Les jours passent, nos péripéties se tassent. Mon grand garçon a repris le chemin du lycée ce matin. Mon mari et ma fille sont partis au boulot très tôt… Et moi, je suis à la maison, seule, face à mon coeur et ma raison.

Non, je ne vais pas retravailler comme je l’avais imaginé.Toute ma famille est rassurée de cette décision qu’elle estime sage pour mon nichon.Et moi, je ne sais pas, je navigue entre culpabilité et soulagement je crois.

Je suis une bosseuse, une femme d’honneur. Je ne travaille pas pour la gloire mais pour le plaisir qu’il me procure. Je me sens punie, mise au cachot à cause de mes lolos.

Je suis une enthousiaste, une femme de coeur. Je ne peux m’empêcher de penser que, très vite, je vais récupérer et que bientôt j’y retournerai. Mais les médecins le sont bien moins. Ils me disent d’être patiente, que ce marathon exige concentration.

Je suis une leader, une femme de sensation. Je n’arrive pas à me faire à l’idée que mon quotidien se réduise à des siestes et du Kiné. Je me sens enfermée dans mon propre foyer.

Je suis une créative, une femme d’intuition. Mais c’est avec mes collègues que j’aime foisonner. Aujourd’hui, je dois me réinventer si je ne veux pas sombrer. Je me sens vide de contenu, je ne sais par où commencer.

Mes proches pensent que je vais rebondir, que je vais me réaliser durant cet arrêt imposé.Et moi, je ne sais pas, je navigue entre peur et excitation je crois.

Il est vrai que je suis active grâce aux Roses poudrées et que j’ai bien quelques autres idées à explorer. Mais tout cela me donne parfois l’impression que c’est juste une façon de remplir ce vide par des petites occupations.

Et puis, ne suis-je pas en train de prendre le large sans savoir où je vais?

Ils pensent aussi que je dois profiter de ce moment privilégié pour m’occuper de mes enfants, savourer leur présence, me nourrir de leur adolescence.

Et moi, je ne sais pas, je navigue entre honte et plaisir je crois.

Malgré le bonheur que je ressens en leur présence, j’ai si mal d’être auprès d’eux avec ce corps fatigué et douloureux.

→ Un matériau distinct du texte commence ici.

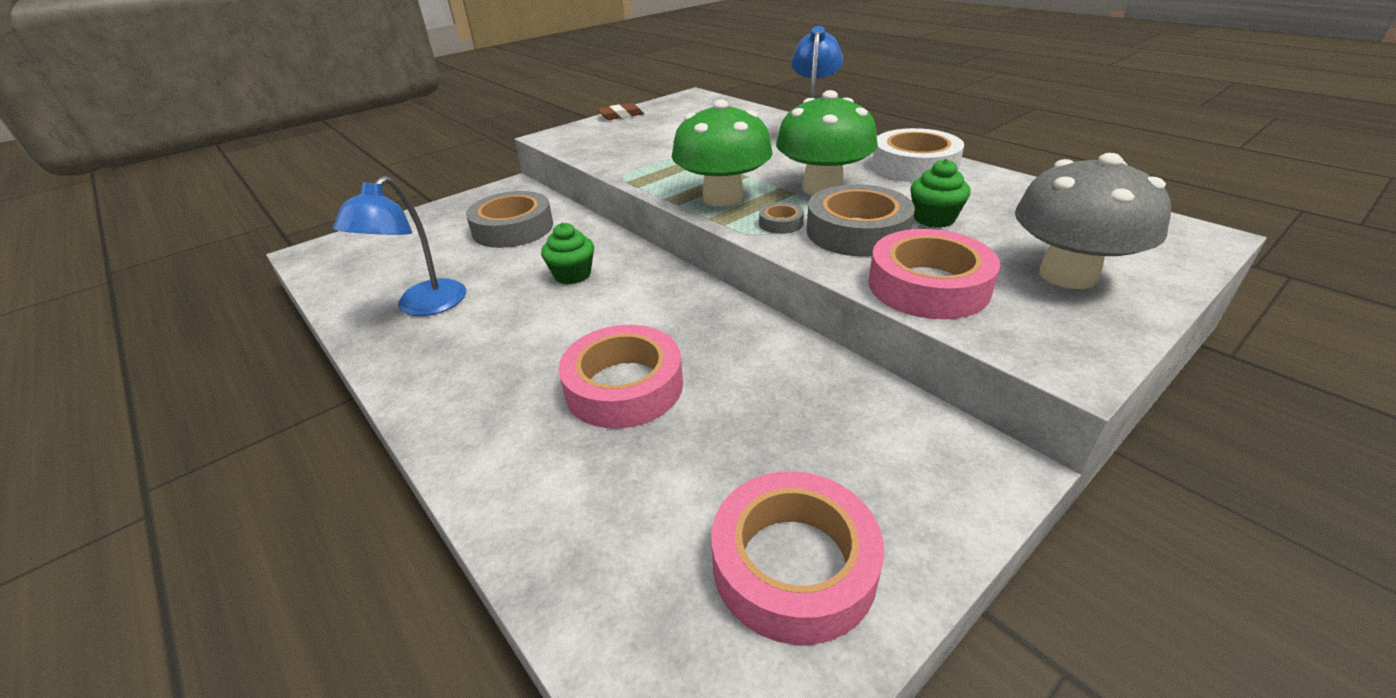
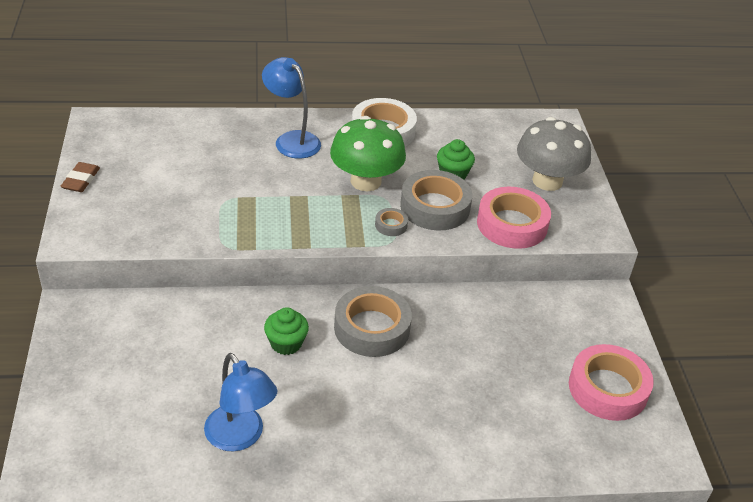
camera: 60 degrees left, 5 degrees up
grey tape [466,191,553,248] -> grey tape moved to [334,286,412,357]
pink tape [558,325,683,428] -> none
green mushroom [672,100,773,207] -> none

J’ai envie de me cacher, de fuir leur regard blessé.Ne serions-nous pas aussi bien, comme avant, à nous retrouver le soir pour partager nos aventures et nos espoirs?

Ils estiment évidemment que je dois me poser pour mieux me soigner. Ils ont raison naturellement. Chaque partie de mon corps crie qu’elle est d’accord.Et moi, je ne sais pas, je navigue entre fragilité et combativité je crois.

Ma tête ne peut s’empêcher de lutter contre cette fatalité. Je suis une pro du coup de pied dans le derrière, mais je n’ai plus cette souplesse qui me permet d’atteindre mes fesses.Est-ce que je baisse les bras en acceptant tout ça?

J’ai conscience que ma santé est ma priorité, qu’il m’appartient de me réinventer.J’ai conscience que mes souffrances ne vont rien changer, que c’est à moi de les apprivoiser.J’ai conscience que mes sentiments doivent évoluer, que c’est mon coeur qui doit les raisonner.J’ai conscience que mes plaintes ne vont pas m’apaiser, que je dois les transformer en opportunités.

Et moi, je ne sais pas, je navigue entre mon coeur et ma raison je crois.